**Given passage:**
*** Begin section ***

Problems with ALT_OUTPUTDIR in debug build
volker.simonis at gmail.com
Thu Jan 10 03:09:48 PST 2008
me again. I' found that the additional "-fastdebug" directories are
created unconditionally by the top-level makefile, in the setup-step:
$(MKDIR) -p $(OUTPUTDIR)/j2sdk-image
$(MKDIR) -p $(ABS_OUTPUTDIR)/j2sdk-image
$(MKDIR) -p $(OUTPUTDIR)-fastdebug/j2sdk-image
$(MKDIR) -p $(ABS_OUTPUTDIR)-fastdebug/j2sdk-image
Is this really necessary?
Morever I found that I can create a debug build that honours the ALT_OUTPUTDIR
setting and leaves me with only one bogus "-fastdebug" directory as follows:
make SKIP_DEBUG_BUILD=false SKIP_FASTDEBUG_BUILD=true DEBUG_NAME=debug
This will create the following two directories in /build:
and put all the stuff into "my_debug_build" as desired. After the
build I can remove "my_debug_build-fastdebug" and be happy.
Any comments if this is the right way to do a debug build?
On 1/10/08, Volker Simonis <volker.simonis at gmail.com> wrote:
> there seems to be a problem with the handling of ALT_OUTPUTDIR for debug and
> fastdebug builds. The top-level makefile contains the following definitions:
> include $(JDK_MAKE_SHARED_DIR)/Defs-control.gmk
> COMMON_DEBUG_FLAGS= \
> DEBUG_NAME=$(DEBUG_NAME) \
> ALT_OUTPUTDIR=$(_OUTPUTDIR)-$(DEBUG_NAME) \
> @$(ECHO) $@ build started: `$(DATE) '+%y-%m-%d %H:%M'`
> $(MAKE) $(COMMON_DEBUG_FLAGS) setup build
> @$(ECHO) $@ build finished: `$(DATE) '+%y-%m-%d %H:%M'`
> As you can see, it always sets the value of ALT_OUTPUTDIR to
> "$(_OUTPUTDIR)-$(DEBUG_NAME)" where _OUTPUTDIR is the default value of the
> output directory which is defined in "jdk/make/common/shared/Defs-control.gmk"
> as follows (i.e. "linux-i586" on x86/Linux):
> # Default output directory
> Shouldn't COMMON_DEBUG_FLAGS use $(OUTPUTDIR) instead of $(_OUTPUTDIR) or
> am I missing something.

*** End section ***

**Task description:**
Reproduce word for word the part of the ALT_OUTPUTDIR message starting at "Morever I found" and ending at "a debug build?".

**Records supplied:**
*** Begin section ***

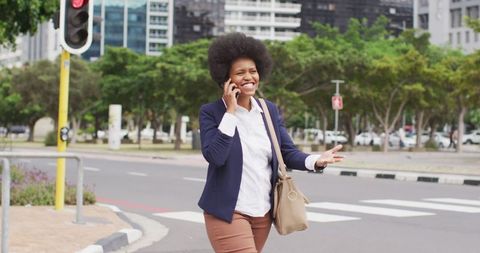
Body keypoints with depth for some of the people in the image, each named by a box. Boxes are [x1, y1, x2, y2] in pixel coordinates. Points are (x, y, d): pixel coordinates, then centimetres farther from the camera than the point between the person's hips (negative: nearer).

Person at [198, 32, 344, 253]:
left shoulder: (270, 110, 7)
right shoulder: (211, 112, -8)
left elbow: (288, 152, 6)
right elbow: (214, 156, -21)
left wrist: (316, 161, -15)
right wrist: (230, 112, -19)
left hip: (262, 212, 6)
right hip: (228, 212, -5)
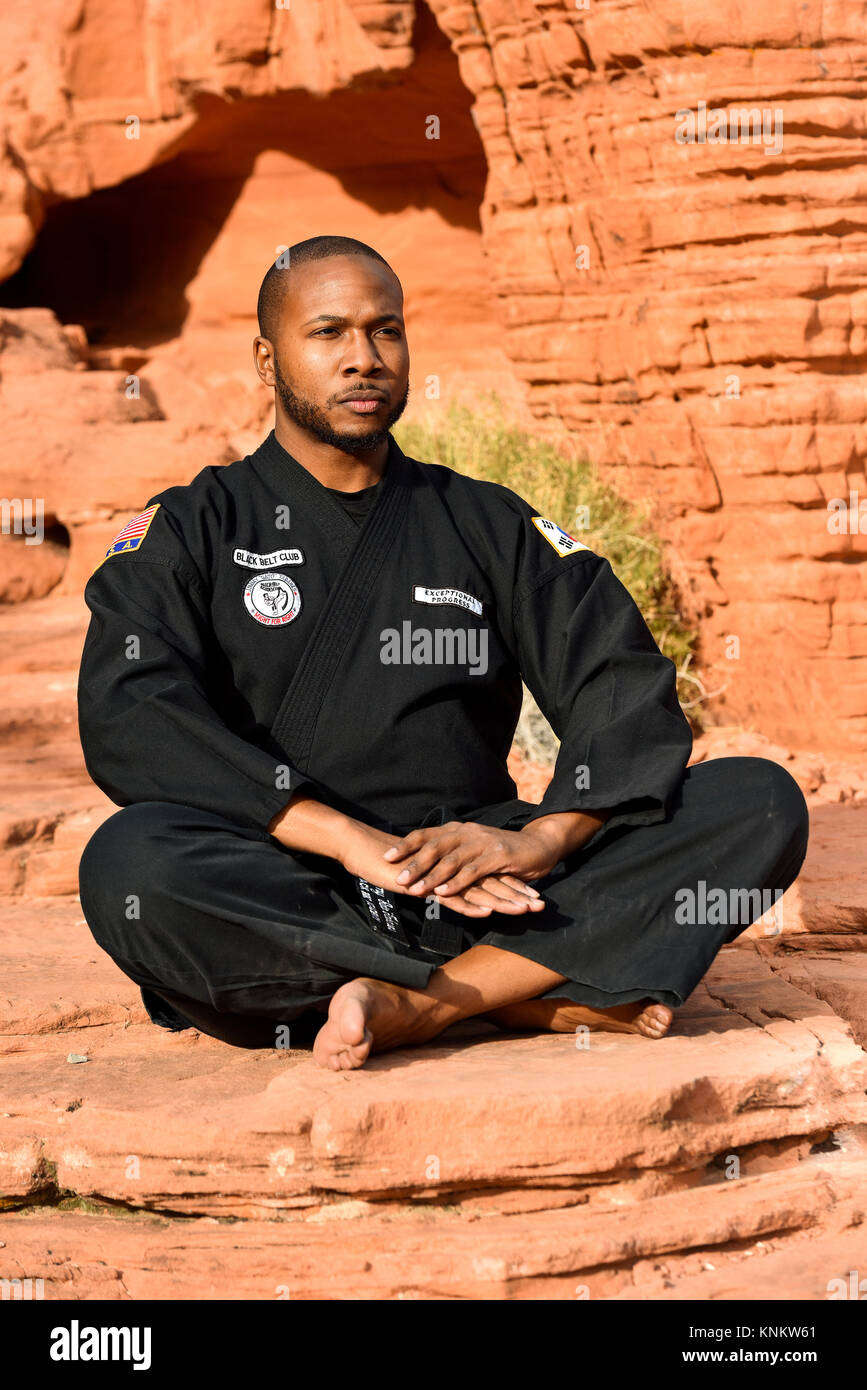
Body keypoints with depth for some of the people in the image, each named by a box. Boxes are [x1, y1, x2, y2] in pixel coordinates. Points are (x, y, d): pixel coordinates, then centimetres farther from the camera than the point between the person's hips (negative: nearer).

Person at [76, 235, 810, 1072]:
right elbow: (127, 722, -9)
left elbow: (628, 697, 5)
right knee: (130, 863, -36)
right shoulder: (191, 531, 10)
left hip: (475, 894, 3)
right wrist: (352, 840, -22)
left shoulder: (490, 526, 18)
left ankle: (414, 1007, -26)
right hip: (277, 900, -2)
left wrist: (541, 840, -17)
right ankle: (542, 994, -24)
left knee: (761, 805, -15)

*** End section ***
*** Begin section ***

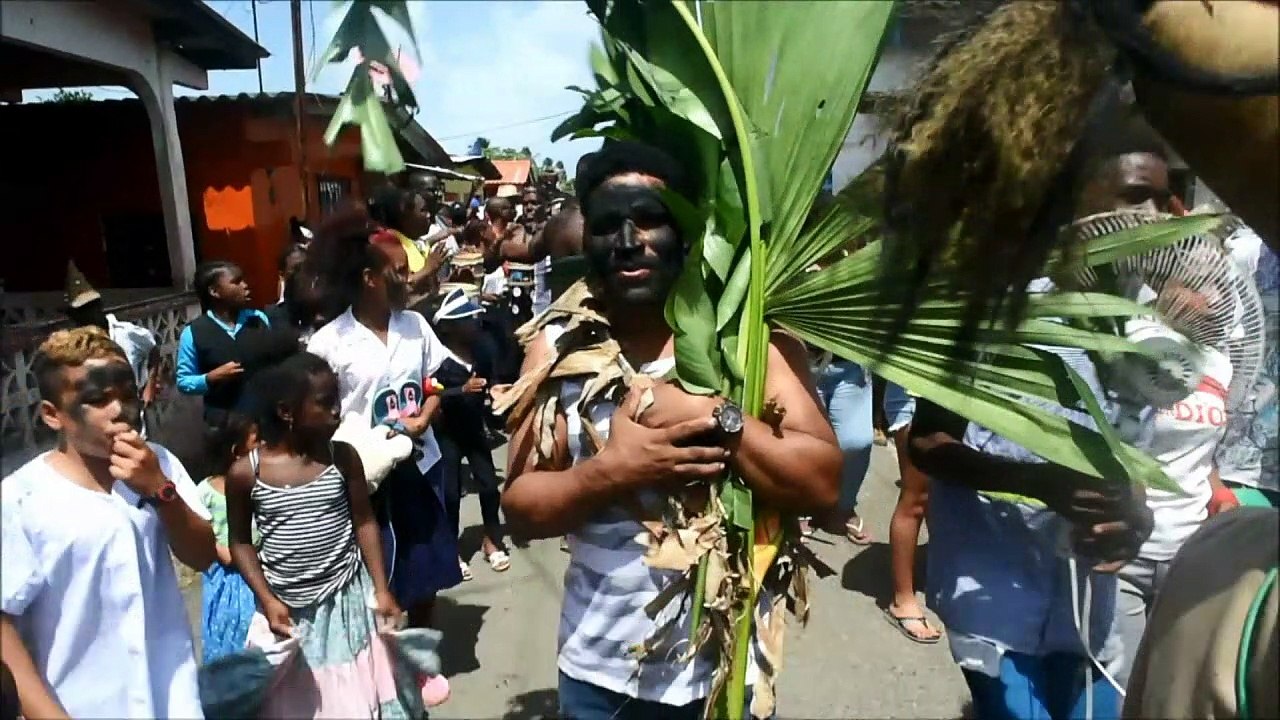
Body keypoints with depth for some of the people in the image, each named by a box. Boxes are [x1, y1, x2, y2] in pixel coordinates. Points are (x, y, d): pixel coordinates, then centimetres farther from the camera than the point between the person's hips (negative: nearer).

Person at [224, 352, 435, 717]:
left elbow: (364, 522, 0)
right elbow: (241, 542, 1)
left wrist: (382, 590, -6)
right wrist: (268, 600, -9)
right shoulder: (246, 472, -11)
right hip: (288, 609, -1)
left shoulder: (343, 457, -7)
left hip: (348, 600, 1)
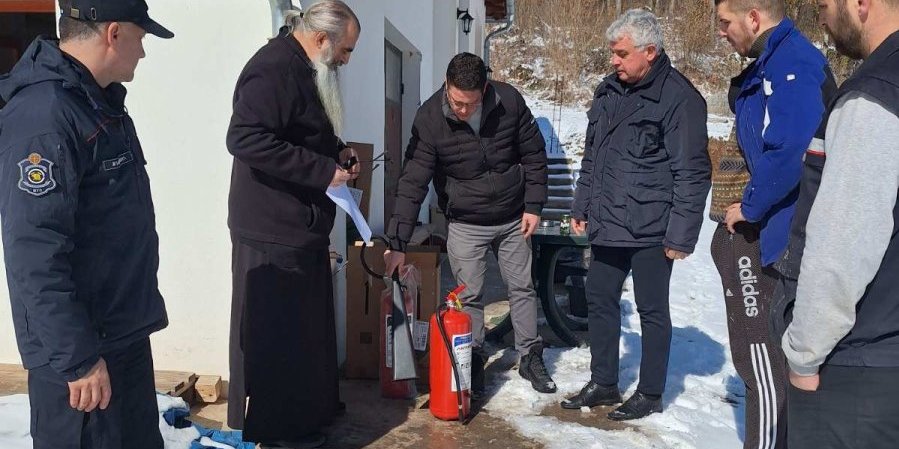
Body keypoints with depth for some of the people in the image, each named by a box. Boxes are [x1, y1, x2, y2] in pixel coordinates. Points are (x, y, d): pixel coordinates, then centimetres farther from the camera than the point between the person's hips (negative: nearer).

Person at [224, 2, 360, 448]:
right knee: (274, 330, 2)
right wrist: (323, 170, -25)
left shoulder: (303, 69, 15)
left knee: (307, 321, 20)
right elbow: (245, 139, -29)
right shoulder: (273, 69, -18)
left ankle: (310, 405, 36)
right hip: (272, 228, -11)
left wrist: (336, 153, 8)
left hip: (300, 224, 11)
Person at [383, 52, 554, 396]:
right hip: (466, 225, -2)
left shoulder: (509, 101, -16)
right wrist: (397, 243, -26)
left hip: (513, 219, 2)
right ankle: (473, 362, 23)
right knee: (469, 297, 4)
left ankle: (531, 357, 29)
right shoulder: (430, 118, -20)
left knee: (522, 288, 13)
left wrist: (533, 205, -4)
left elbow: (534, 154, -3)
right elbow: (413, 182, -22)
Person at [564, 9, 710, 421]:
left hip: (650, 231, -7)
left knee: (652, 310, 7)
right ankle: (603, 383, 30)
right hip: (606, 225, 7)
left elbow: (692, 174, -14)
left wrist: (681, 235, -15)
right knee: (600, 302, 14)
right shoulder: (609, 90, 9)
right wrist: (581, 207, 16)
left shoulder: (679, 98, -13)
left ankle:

*** End section ***

**Task answer:**
Morever I found that I can create a debug build that honours the ALT_OUTPUTDIR
setting and leaves me with only one bogus "-fastdebug" directory as follows:
make SKIP_DEBUG_BUILD=false SKIP_FASTDEBUG_BUILD=true DEBUG_NAME=debug
This will create the following two directories in /build:
and put all the stuff into "my_debug_build" as desired. After the
build I can remove "my_debug_build-fastdebug" and be happy.
Any comments if this is the right way to do a debug build?